Trio celebrate success at national food awards

Kitty Campbell with the award won by Glenrath Farms.

Kitty Campbell with the award won by Glenrath Farms.

From free range eggs to hot pepper sauce, the Borders has some of the best food producers in the country - and that’s official.

Glenrath Farms, based near West Linton, won top prize in the dairy category of the Scottish Food and Drink Excellence Awards on Friday for their Kitty Campbell range of free range eggs.

Island Girl scooped the award in the soup, preserves, and accompaniments section for their Ooft!
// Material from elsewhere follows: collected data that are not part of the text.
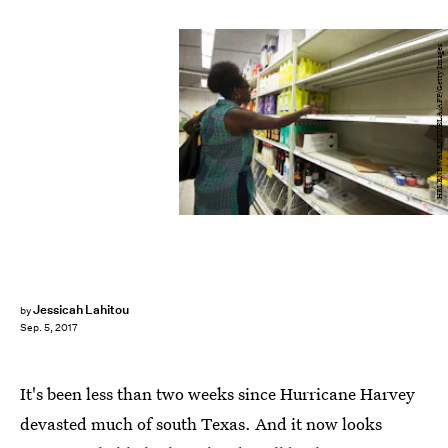
HELENE VALENZUELA/AFP/Getty Images
Jessicah Lahitou
by
Sep. 5, 2017
It's been less than two weeks since Hurricane Harvey
devasted much of south Texas. And it now looks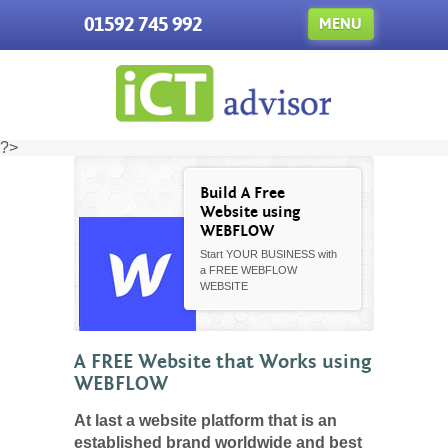
01592 745 992
MENU
?>
Build A Free
Website using
WEBFLOW
Start YOUR BUSINESS with
a FREE WEBFLOW
WEBSITE
A FREE Website that Works using
WEBFLOW
At last a website platform that is an
established brand worldwide and best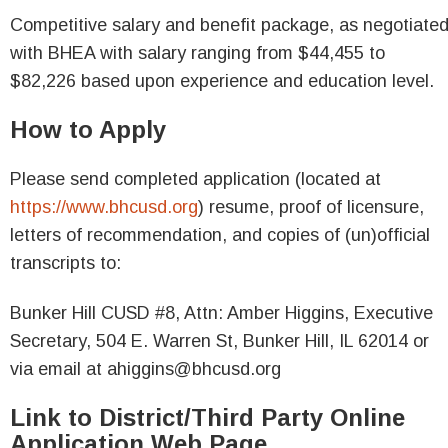
Competitive salary and benefit package, as negotiate
with BHEA with salary ranging from $44,455 to
$82,226 based upon experience and education level.
How to Apply
Please send completed application (located at
https://www.bhcusd.org
) resume, proof of licensure,
letters of recommendation, and copies of (un)official
transcripts to:
Bunker Hill CUSD #8, Attn: Amber Higgins, Executive
Secretary, 504 E. Warren St, Bunker Hill, IL 62014 or
via email at ahiggins@bhcusd.org
Link to District/Third Party Online
Application Web Page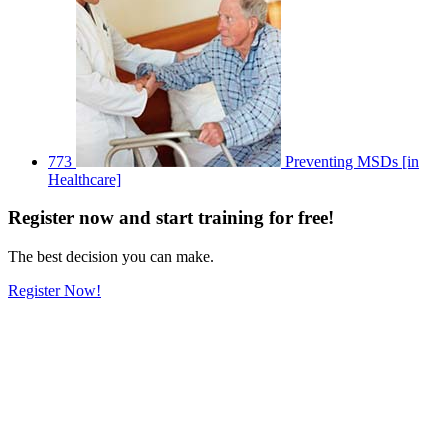
773
Preventing MSDs [in
Healthcare]
Register
now
and start training for free!
The best decision you can make.
Register Now!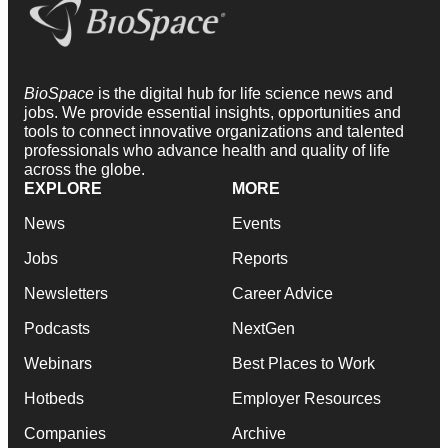
BioSpace
is the digital hub for life science news and
jobs. We provide essential insights, opportunities and
tools to connect innovative organizations and talented
professionals who advance health and quality of life
across the globe.
EXPLORE
MORE
News
Events
Jobs
Reports
Newsletters
Career Advice
Podcasts
NextGen
Webinars
Best Places to Work
Hotbeds
Employer Resources
Companies
Archive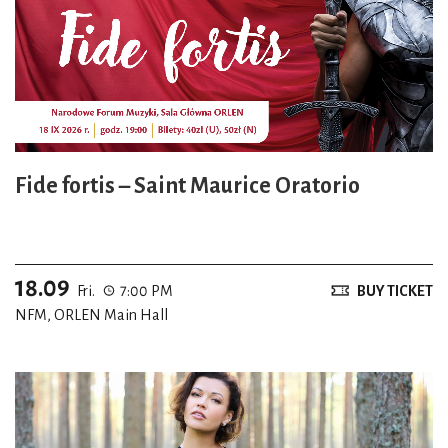
Fide fortis – Saint Maurice Oratorio
18.09
Fri.
7:00 PM
BUY TICKET
NFM, ORLEN Main Hall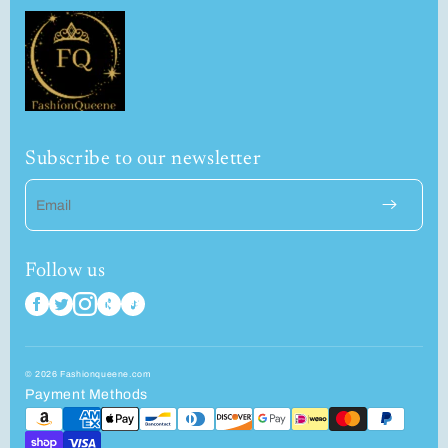
Subscribe to our newsletter
Email
Follow us
© 2026 Fashionqueene.com
Payment Methods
Sauce.

Based near Gordon, the company makes and bottles the hot pepper sauce at Smailhom Village Hall.

Also celebrating after the awards at the Edinburgh International Conference Centre was Cuddybridge Apple Juice, from Innerleithen.

Their apple and Scottish Sea Buckthorn drink was judged to be the best among the shortlisted finalists for the non-alcoholic drink award.

In the course of their assessment of the entries, the judges tasted 115 food and drink entries and examined submissions for 154 entries from 102 businesses across all the categories.

The awards are organised by Scotland Food and Drink in partnership with The Royal Highland and Agricultural Society of Scotland (RHASS).

Chief executive of Scotland Food and Drink, James Withers, said: “We are thrilled to celebrate the standout successes of the Scottish food and drink industry with a record number of attendees at this year’s Scotland Food & Drink Excellence Awards.

“The awards recognise our best food and drink products and businesses and each of our finalists merit the commendation.”

He added: “There is a food and drink revolution happening in Scotland, driving record sales at home and overseas.

“Tonight celebrates the talent that is driving that and which is cementing Scotland’s place in the culinary world.”

Stephen Hutt, chief executive of RHASS, said: “Food and travel are inextricably linked, so in this the year of Homecoming it is fitting to showcase Scotland’s food and drink producers who are so crucial to Scotland’s tourism sector.”